The Storytellers of WPAMC

By Eliza West, WPAMC Class of 2019

A group of six individuals surround an open drawer, in which are displayed several dozen scrimshawed whale teeth.

Nicholas Bell (WPAMC ’08), Senior Vice President for Curatorial Affairs at Mystic Seaport, shows a drawer of scrimshawed whale teeth to the class of 2019. After discussing Kate Budzyn’s research into erotic postcards, the group examined the scrimshaw for similar iconography, in hopes that these objects might play a useful role in telling another story. Photo by Dr. Wendy Bellion.

 

During both of our final stops on the WPAMC class of 2019’s Northern Trip, we had the chance to meet and talk with alumni of the program. At the Peabody Essex Museum in Salem, Massachusetts, we toured the galleries with H.A. Crosby Forbes Curator of Asian Export Art, Karina Corrigan (WPAMC ’97). The next morning we met with Nicholas Bell (WPAMC ’08), Senior Vice President for Curatorial Affairs at Mystic Seaport Museum. Both Karina and Nicholas urged us to understand our education at Winterthur as a way of learning to look at the world and the objects that populate it, in order to hear the stories they have to tell. For both of these alums of the program, their jobs are less about being specialists in certain materials or cultures, and more about understanding what it takes to share an object’s story with an audience in a meaningful way.

Two people study a piece of brown case furniture in a museum display. Karina Corrigan bends down to touch one of the drawers, while Greg Landry lies on the floor, studying the piece from below.

Karina Corrigan (WPAMC ’97), the H.A. Crosby Forbes Curator of Asian Export Art at the Peabody Essex Museum, and Greg Landrey, Winterthur’s Director of Academic Affairs, explore an eighteenth-century highboy made of Chinese hardwood, which displays both European and Asian construction techniques, suggesting a unique story of creation. Photo by the author.

 

At the end of a week of travel and study, this message hit home for me. We had started our trip in Woodbury, Connecticut, with a visit to the Hurd House, which was built in the seventeenth century and still stands on its original foundation. This is the house’s claim to fame, and so often this is the story it is asked to tell. We, however, experienced the Hurd House differently. Winterthur’s Director of Academic Affairs, Greg Landrey, was one of our leaders for this trip, and he asked us to think about how Hurd house could also tell the stories of the generations that had lived in it well into the twentieth century.

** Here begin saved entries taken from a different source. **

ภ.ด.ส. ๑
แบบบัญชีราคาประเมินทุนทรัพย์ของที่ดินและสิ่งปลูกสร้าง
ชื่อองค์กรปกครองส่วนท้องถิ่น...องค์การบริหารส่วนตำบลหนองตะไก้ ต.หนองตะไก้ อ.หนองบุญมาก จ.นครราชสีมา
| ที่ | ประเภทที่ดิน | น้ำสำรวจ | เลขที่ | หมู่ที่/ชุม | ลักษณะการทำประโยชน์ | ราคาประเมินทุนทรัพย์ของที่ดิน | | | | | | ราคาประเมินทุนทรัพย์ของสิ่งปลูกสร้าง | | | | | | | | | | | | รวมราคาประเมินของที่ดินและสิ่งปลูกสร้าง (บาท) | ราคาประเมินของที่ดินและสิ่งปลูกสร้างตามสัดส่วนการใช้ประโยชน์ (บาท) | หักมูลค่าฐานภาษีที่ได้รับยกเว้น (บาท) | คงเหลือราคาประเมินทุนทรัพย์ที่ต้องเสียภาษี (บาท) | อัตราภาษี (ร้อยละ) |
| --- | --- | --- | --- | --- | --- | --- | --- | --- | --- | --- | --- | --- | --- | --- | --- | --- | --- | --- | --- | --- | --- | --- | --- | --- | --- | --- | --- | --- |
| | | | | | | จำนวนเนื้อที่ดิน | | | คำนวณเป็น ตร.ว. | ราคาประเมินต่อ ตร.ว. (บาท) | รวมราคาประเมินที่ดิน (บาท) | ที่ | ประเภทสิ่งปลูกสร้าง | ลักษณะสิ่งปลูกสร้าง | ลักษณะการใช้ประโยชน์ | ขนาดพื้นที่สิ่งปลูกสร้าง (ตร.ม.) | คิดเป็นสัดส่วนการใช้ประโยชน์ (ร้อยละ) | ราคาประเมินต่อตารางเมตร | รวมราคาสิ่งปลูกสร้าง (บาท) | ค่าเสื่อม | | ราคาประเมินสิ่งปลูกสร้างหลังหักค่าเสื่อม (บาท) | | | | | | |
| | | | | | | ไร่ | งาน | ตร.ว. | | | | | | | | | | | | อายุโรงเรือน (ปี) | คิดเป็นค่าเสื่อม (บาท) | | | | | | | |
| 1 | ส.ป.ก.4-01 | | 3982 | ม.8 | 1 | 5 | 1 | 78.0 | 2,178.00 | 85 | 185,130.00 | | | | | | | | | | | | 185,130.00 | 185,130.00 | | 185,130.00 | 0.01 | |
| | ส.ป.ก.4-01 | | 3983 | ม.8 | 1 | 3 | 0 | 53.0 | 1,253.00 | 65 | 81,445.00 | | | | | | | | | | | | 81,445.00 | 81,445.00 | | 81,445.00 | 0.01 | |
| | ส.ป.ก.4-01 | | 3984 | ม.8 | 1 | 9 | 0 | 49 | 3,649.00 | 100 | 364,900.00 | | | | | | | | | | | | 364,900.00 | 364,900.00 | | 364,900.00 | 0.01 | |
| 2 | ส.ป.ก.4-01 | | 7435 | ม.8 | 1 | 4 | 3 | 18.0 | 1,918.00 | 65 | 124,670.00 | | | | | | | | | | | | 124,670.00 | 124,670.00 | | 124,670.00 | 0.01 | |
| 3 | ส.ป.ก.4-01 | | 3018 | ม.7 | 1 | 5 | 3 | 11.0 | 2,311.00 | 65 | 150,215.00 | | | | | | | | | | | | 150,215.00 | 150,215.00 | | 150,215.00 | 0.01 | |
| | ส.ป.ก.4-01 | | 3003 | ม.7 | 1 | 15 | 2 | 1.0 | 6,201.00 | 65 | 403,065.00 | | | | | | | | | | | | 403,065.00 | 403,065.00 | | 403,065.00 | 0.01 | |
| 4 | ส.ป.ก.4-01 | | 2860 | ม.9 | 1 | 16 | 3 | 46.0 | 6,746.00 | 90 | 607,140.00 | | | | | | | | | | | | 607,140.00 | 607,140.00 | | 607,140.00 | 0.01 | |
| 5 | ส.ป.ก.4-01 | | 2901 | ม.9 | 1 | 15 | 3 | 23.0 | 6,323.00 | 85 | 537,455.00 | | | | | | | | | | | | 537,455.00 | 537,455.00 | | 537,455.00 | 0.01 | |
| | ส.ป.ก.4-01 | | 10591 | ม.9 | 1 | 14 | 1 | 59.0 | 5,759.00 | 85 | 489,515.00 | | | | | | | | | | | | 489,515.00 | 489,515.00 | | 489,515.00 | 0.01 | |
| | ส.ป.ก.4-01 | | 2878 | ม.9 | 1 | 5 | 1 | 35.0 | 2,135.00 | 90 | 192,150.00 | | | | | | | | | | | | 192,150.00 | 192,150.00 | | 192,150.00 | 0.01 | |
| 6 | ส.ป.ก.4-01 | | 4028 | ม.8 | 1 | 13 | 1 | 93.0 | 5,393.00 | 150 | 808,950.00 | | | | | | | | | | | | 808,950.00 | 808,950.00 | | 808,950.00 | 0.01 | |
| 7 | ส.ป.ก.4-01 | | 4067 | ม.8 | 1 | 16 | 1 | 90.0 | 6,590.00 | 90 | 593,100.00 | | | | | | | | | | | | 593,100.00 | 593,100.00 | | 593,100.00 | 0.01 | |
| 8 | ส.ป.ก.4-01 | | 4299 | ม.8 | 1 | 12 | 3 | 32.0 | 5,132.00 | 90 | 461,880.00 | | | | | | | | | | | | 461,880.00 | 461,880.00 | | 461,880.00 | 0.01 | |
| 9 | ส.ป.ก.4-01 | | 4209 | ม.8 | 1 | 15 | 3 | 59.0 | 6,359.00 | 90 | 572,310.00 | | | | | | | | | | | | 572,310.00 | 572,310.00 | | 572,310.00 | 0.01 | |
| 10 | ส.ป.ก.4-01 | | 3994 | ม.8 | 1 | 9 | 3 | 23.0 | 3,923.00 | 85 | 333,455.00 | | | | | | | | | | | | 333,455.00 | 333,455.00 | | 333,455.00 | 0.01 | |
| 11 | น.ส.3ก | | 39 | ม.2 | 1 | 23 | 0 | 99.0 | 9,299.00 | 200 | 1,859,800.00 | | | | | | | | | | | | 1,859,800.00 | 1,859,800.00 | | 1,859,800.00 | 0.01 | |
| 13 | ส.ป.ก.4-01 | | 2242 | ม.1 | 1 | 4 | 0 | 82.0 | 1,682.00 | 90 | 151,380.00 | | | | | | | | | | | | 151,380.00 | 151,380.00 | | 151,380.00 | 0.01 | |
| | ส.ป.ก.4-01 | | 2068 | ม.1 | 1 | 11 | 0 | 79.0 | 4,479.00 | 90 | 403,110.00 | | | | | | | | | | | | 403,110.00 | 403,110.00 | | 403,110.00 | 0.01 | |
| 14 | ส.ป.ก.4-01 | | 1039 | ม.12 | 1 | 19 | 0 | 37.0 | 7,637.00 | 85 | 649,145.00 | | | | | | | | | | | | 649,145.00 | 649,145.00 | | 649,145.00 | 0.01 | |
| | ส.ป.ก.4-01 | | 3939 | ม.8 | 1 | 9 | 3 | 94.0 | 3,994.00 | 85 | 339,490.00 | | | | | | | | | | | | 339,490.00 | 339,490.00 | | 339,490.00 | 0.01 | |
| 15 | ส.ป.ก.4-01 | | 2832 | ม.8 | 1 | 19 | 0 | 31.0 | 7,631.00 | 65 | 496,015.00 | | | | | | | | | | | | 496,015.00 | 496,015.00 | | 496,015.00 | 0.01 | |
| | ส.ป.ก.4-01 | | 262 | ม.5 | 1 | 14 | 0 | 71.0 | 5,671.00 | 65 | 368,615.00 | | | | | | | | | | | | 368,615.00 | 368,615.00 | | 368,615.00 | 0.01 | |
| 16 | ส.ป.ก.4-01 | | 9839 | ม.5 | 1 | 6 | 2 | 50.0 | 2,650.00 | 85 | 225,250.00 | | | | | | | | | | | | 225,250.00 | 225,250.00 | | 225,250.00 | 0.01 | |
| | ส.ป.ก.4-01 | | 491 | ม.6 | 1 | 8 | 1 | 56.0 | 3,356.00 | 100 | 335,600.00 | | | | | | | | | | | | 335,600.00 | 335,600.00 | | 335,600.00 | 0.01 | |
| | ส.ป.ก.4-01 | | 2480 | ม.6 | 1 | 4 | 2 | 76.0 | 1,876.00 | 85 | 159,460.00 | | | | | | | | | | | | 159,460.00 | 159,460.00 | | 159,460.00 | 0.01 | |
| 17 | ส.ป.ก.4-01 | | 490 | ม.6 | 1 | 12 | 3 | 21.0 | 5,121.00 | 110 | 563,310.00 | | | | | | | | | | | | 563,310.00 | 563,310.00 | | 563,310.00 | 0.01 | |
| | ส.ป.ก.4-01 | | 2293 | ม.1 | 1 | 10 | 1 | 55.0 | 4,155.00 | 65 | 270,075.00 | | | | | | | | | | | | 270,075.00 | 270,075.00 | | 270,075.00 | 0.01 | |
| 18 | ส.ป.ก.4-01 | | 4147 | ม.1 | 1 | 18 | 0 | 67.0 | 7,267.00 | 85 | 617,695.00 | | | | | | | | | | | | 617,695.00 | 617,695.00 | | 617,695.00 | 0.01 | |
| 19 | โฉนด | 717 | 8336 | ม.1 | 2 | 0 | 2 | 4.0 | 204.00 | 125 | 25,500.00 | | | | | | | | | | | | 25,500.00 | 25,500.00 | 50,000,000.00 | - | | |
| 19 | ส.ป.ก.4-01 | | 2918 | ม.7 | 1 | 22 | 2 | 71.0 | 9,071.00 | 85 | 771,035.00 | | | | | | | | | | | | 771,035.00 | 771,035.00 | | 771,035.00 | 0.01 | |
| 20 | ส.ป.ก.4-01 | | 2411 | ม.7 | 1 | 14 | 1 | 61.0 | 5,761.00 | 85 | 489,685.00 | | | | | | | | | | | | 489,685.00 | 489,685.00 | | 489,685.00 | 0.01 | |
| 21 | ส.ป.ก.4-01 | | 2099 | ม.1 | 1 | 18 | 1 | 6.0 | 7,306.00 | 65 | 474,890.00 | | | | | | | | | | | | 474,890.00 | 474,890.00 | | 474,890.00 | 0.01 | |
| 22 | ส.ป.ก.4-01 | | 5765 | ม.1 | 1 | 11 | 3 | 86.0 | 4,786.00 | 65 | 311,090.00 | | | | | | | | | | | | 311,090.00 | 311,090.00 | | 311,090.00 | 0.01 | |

He did this by explaining that the Hurd house was not only one of Connecticut’s remaining seventeenth-century homes, it was also his family’s home for over a hundred years. By drawing this personal connection, Greg helped us to think about the further stories that Hurd House had to tell.

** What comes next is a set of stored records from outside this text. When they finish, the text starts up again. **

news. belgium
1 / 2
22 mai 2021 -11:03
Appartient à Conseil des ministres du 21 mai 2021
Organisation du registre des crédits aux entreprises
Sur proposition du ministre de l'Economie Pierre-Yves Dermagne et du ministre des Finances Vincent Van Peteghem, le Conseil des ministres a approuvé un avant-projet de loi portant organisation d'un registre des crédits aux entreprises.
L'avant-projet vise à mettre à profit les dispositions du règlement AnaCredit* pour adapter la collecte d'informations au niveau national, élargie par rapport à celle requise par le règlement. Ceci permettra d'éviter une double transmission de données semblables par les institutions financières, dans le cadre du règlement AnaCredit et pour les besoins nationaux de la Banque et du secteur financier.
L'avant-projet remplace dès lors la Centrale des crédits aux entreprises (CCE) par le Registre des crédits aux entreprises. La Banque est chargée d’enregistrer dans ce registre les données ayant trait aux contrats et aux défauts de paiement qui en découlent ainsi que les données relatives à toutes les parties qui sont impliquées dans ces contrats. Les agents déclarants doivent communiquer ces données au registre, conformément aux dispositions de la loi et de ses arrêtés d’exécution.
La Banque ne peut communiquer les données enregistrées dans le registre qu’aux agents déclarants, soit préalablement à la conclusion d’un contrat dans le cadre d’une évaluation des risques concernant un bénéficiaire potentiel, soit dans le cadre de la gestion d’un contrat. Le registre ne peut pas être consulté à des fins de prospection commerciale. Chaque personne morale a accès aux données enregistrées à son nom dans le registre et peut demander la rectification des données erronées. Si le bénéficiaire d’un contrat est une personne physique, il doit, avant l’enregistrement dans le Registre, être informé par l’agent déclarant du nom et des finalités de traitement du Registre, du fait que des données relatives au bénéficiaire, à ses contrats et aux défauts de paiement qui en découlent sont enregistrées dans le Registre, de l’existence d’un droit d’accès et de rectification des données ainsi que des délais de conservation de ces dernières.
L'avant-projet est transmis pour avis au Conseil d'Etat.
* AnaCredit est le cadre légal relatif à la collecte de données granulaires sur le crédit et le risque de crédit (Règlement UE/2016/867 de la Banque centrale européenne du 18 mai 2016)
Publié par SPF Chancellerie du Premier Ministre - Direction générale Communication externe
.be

Nine people pose for a group photo. In the background stands a red clapboard colonial home.

The WPAMC Class of 2019 stands outside the Hurd House in Woodbury, CT, with Winterthur Director of Academic Programs, Greg Landry. Photo by Dr. Wendy Bellion.

 

 

A few days later our class toured the Boston Athenaeum, one of the country’s oldest libraries, and the home of an impressive art collection. On our tour we had a chance to explore not only books, paintings, and sculptures, but also the Athenaeum’s beautiful interior architecture. One of the spaces we visited was the board room, and it was there that we found yet another object with stories waiting to be told. In the middle of the room was a conference table which was fully six feet wide, and twice that size in length. As our tour guide talked to us about the art on the walls, something about the table caught the eye of one of my classmates. There were no seams in the table’s top; it was a single board which had been sawn from a gargantuan tree.

A large wooden table stands in the middle of the room. Some of the chairs are pulled back, making it possible to see that someone is lying under the table, examining its underside.

The glowing surface (not to mention undersurface!) of this magnificent table drew the eyes of students and instructors alike during our visit to the Boston Athenaeum. Photo by the author.

 

As is the habit of Winterthur fellows, a few of my classmates dove under the table, keen to see what the unfinished undersurface could tell us about this object. From beneath the table emerged oohs and ahs, amid stray beams of raking light. Our tour guide kindly took this in stride, though it was clear that most visitors to the Athenaeum did not lavish this sort of attention on the furniture. To me this was an example of the idea that both Karina and Nicholas had championed: we were looking for the hidden stories the table had to tell. Though we didn’t have long to look, our best guess was that the table dated to the nineteenth century (based on the style of its legs) and that the magnificent tree which had yielded up the table top was Chinese hardwood. Since that visit, I’ve enjoyed the challenge of thinking about what the story of that table might add to the Athenaeum’s history. As I head into my second year, I’m reinvigorated to tell the stories of objects both within and outside of Winterthur’s collection.